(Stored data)
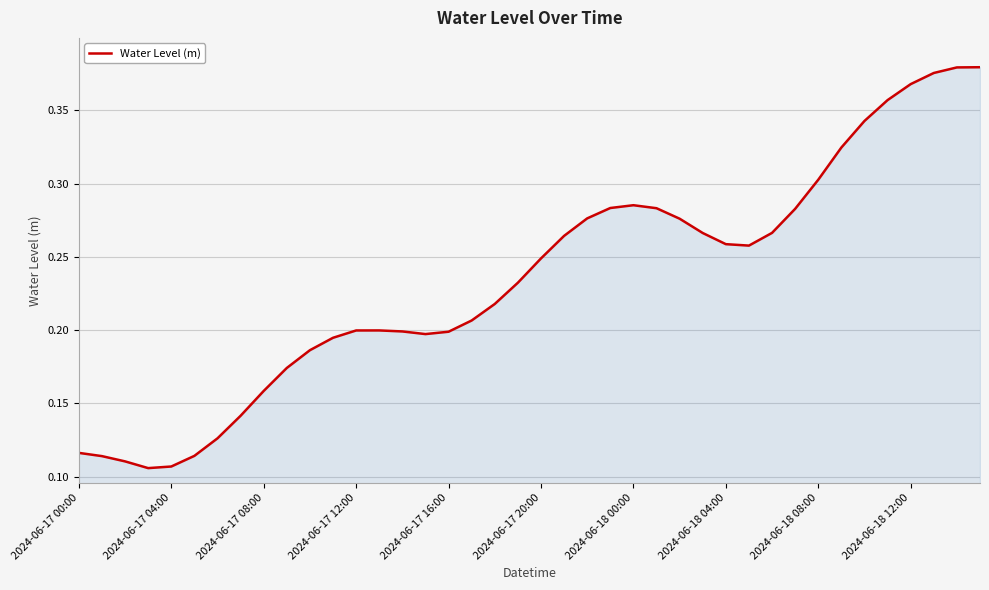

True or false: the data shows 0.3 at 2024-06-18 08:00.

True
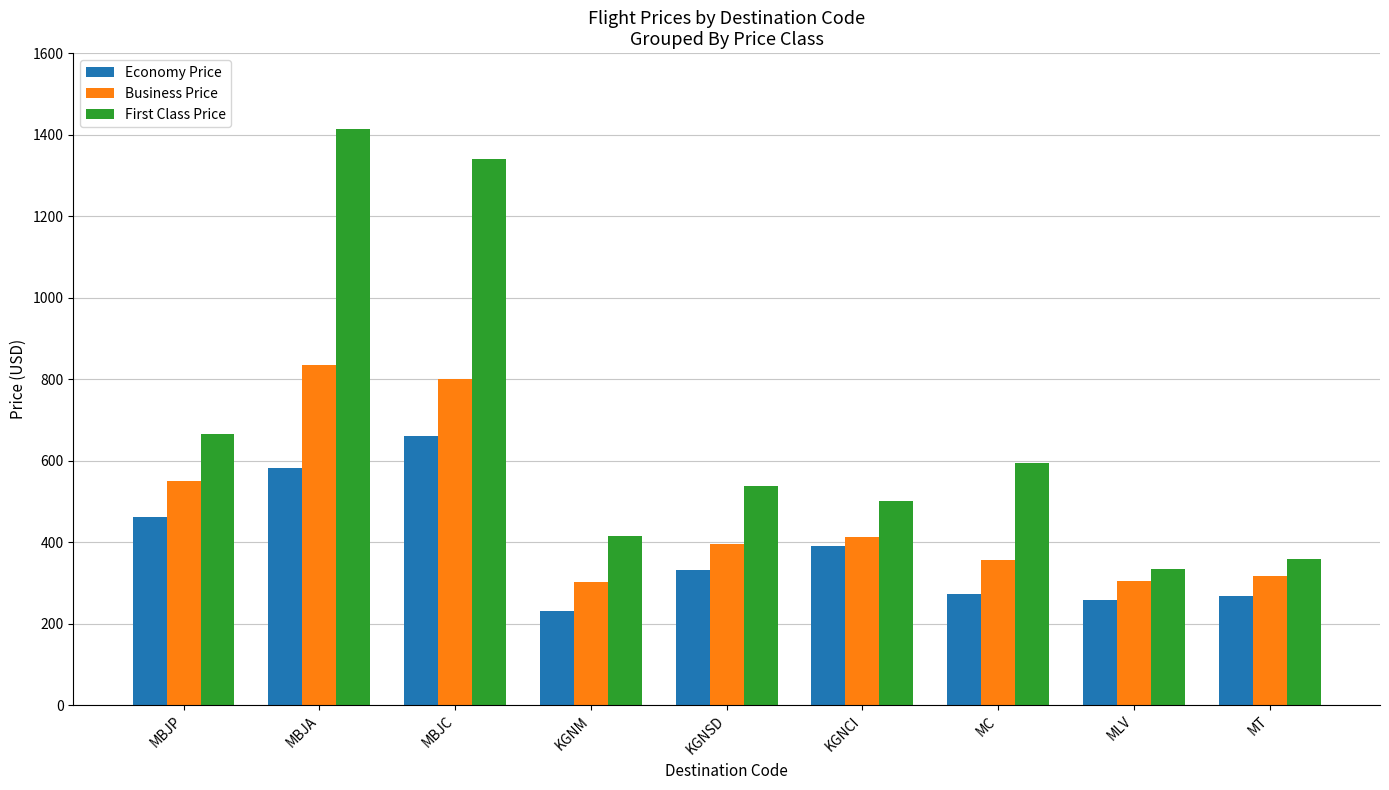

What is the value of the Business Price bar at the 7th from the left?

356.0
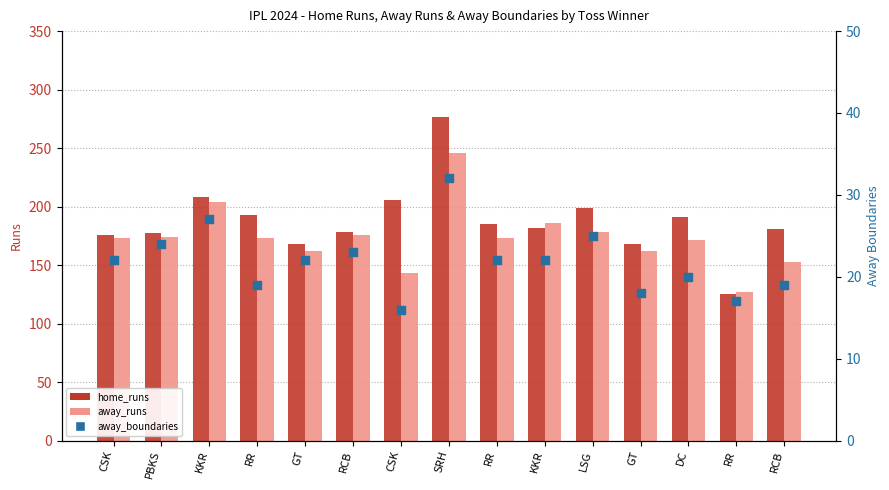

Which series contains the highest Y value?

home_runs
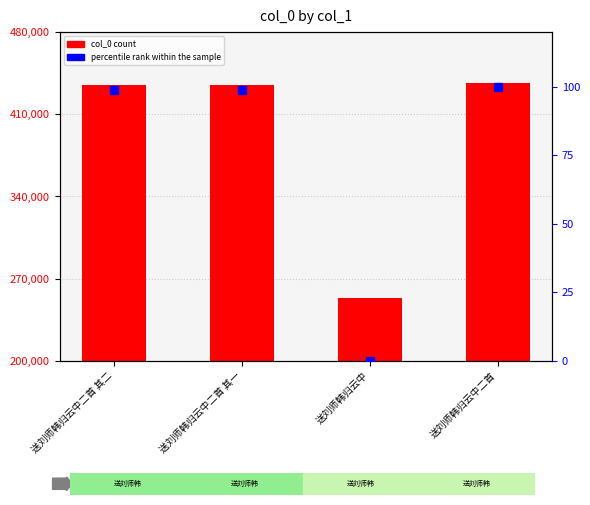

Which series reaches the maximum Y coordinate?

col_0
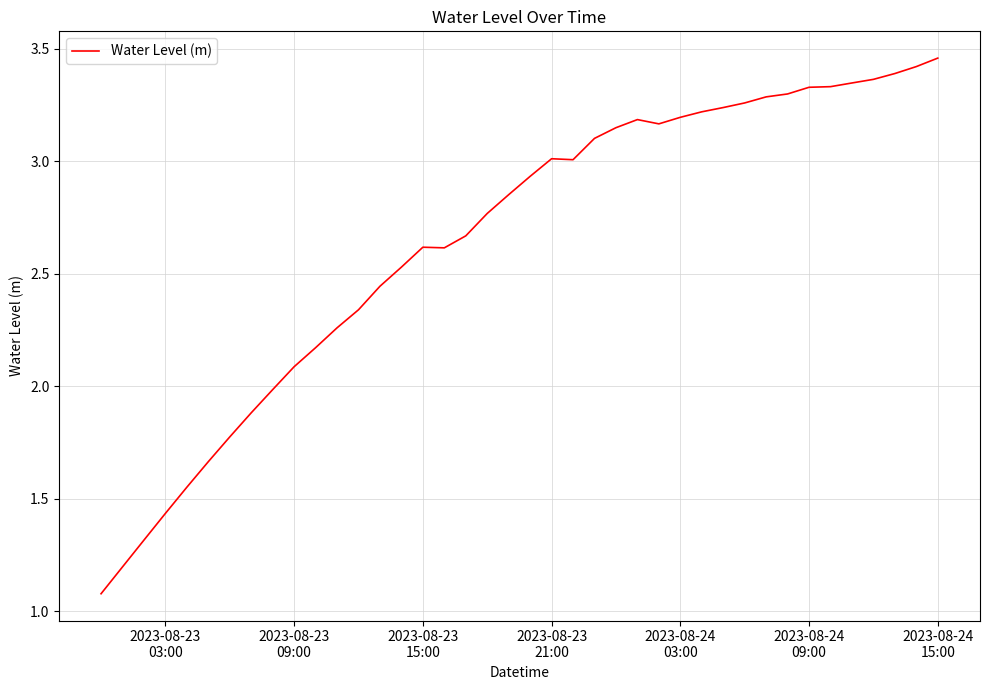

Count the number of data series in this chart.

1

**Written task:**
Lay out the items as a JSON list of strings with one string per line, skipping blank lines and omitting the pictures.

**The answer:**
[
  "True or false: the data shows 0.3 at 2024-06-18 08:00.",
  "True",
  "What is the value of the Business Price bar at the 7th from the left?",
  "356.0",
  "Which series contains the highest Y value?",
  "home_runs",
  "Which series reaches the maximum Y coordinate?",
  "col_0",
  "Count the number of data series in this chart.",
  "1"
]